Activity: Turn the lines below into a two-column CSV with columns named "input" and "output". Make one row for each input and its output, write each value as a single quoted field with line breaks changed to spaces, cover every line, and omit the pictures.
____ Dataset content
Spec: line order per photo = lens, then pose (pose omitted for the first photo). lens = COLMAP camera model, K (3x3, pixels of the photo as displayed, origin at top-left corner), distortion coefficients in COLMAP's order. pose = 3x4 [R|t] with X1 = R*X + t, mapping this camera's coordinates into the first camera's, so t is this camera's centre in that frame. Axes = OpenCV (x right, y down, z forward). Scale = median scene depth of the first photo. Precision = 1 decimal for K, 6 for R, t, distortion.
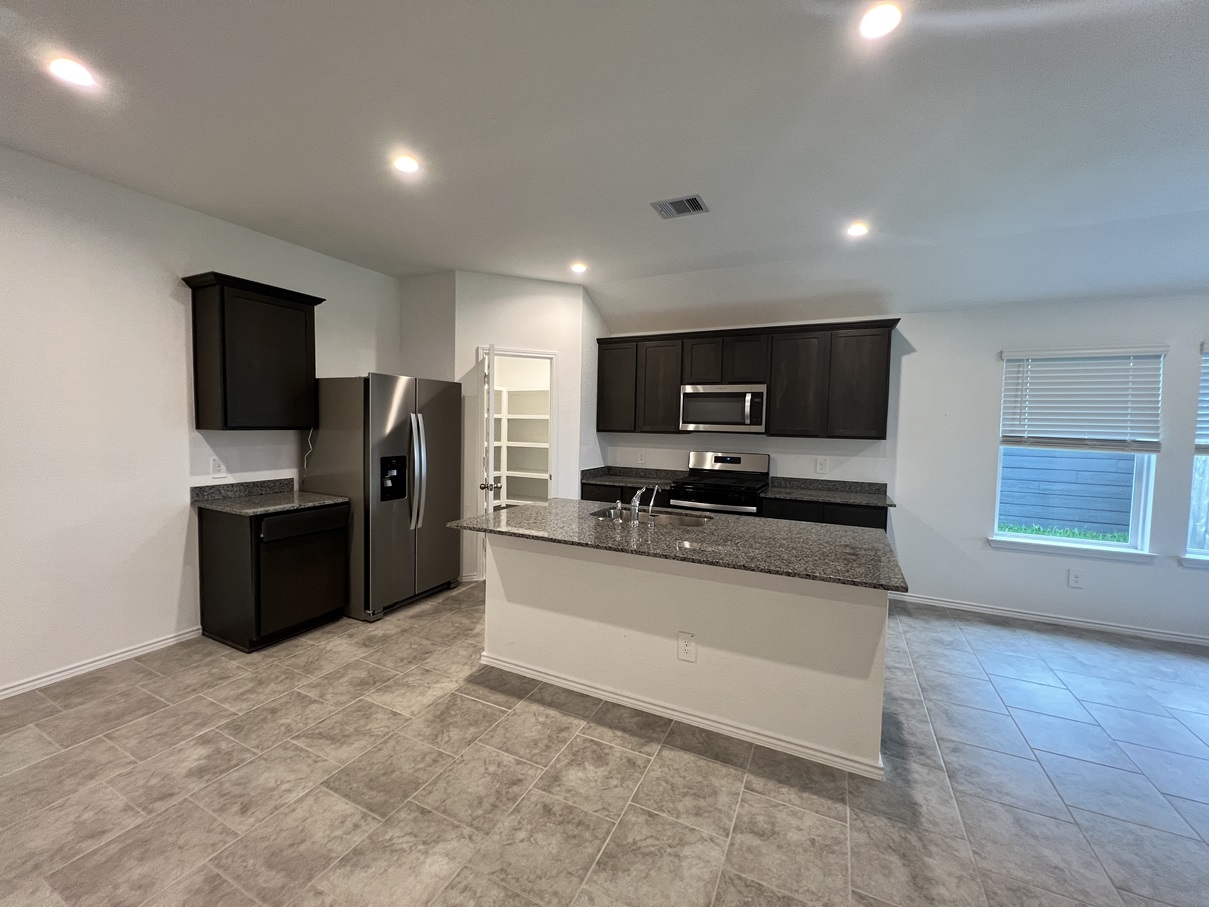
lens RADIAL K [[485.0, 0, 603.4], [0, 485.0, 450.5], [0, 0, 1]] dist [0.001382, 0.000043]
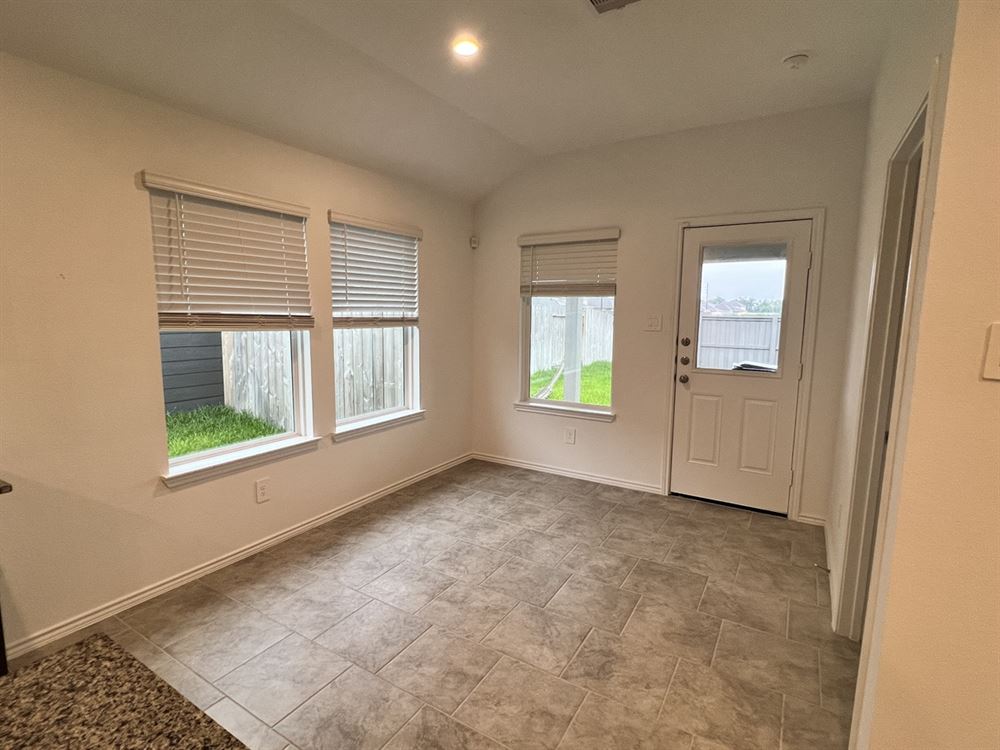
lens RADIAL K [[500.3, 0, 496.2], [0, 500.3, 372.5], [0, 0, 1]] dist [0.000615, -0.000040]
pose [[0.100911, -0.141809, 0.984737, 0.221239], [0.043923, 0.989459, 0.137988, -0.025240], [-0.993925, 0.029328, 0.106076, 0.509086]]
________
Written answer:
input,output
"Spec: line order per photo = lens, then pose (pose omitted for the first photo). lens = COLMAP camera model, K (3x3, pixels of the photo as displayed, origin at top-left corner), distortion coefficients in COLMAP's order. pose = 3x4 [R|t] with X1 = R*X + t, mapping this camera's coordinates into the first camera's, so t is this camera's centre in that frame. Axes = OpenCV (x right, y down, z forward). Scale = median scene depth of the first photo. Precision = 1 decimal for K, 6 for R, t, distortion.","lens RADIAL K [[485.0, 0, 603.4], [0, 485.0, 450.5], [0, 0, 1]] dist [0.001382, 0.000043] lens RADIAL K [[500.3, 0, 496.2], [0, 500.3, 372.5], [0, 0, 1]] dist [0.000615, -0.000040] pose [[0.100911, -0.141809, 0.984737, 0.221239], [0.043923, 0.989459, 0.137988, -0.025240], [-0.993925, 0.029328, 0.106076, 0.509086]]"